2015
05-23

# Subsequence Problem

You must be very familiar with the classic maximum subsequence problem:

Given an integer sequence A1, A2, …, An, Find a continuous subsequence A[i..j] with maximum sum: Ai + Ai+1 + … + Aj. (1 <= i <= j <= n)

As a talented ACMer, you can solve this problem in seconds. So here comes a harder version:

Given an integer sequence A1, A2, …, An, Find a continuous subsequence A[i..j] with maximum average value: (Ai + Ai+1 + … + Aj) / (j – i + 1). (1 <= i <= j <= n)

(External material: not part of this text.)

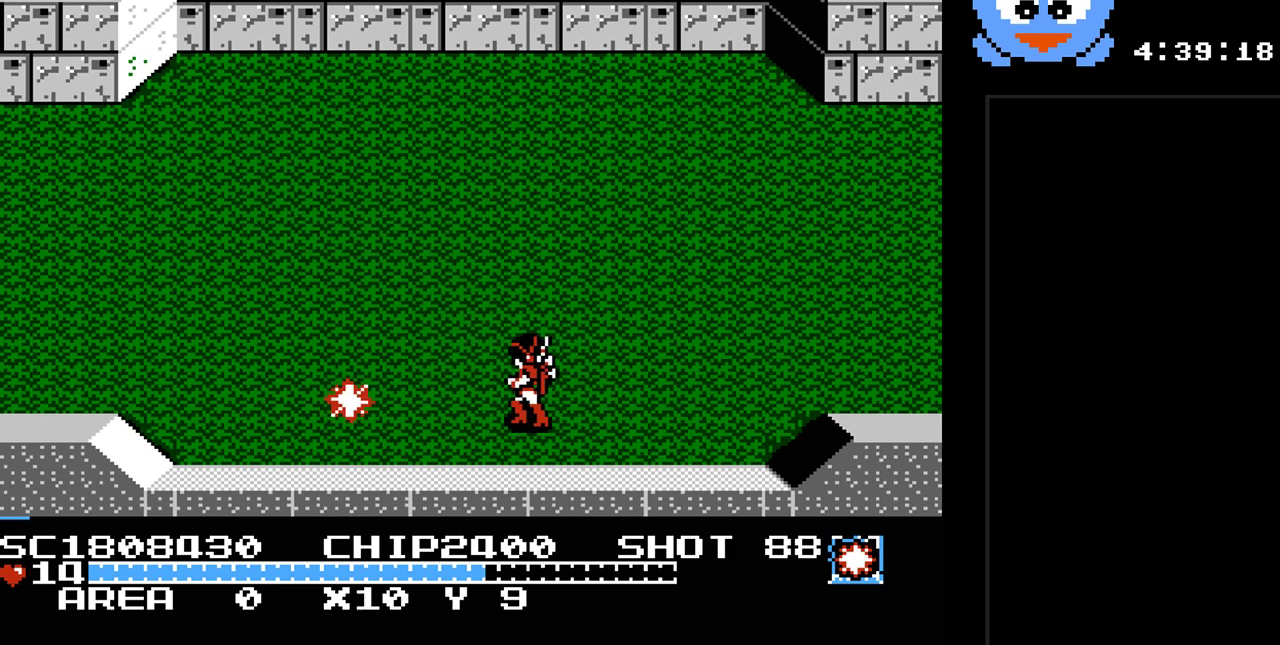
{"buttons": ["Y"], "events": [[133, "Y", "down"]]}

As a talented ACMer, you can solve this problem in minutes. So here comes a more harder version:

Given an integer sequence A1, A2, …, An, Find a continuous subsequence A[i..j] with maximum squared average value: (Ai + Ai+1 + … + Aj)^2 / (j – i + 1). (1 <= i <= j <= n)

As a talented ACMer, can you solve this problem?

The first line of each test case contains one integer n (1 <= n <= 100,000), the length of the original sequence. The next line contains n integers A1, A2, …, An. (-1,000 <= Ai <= 1,000)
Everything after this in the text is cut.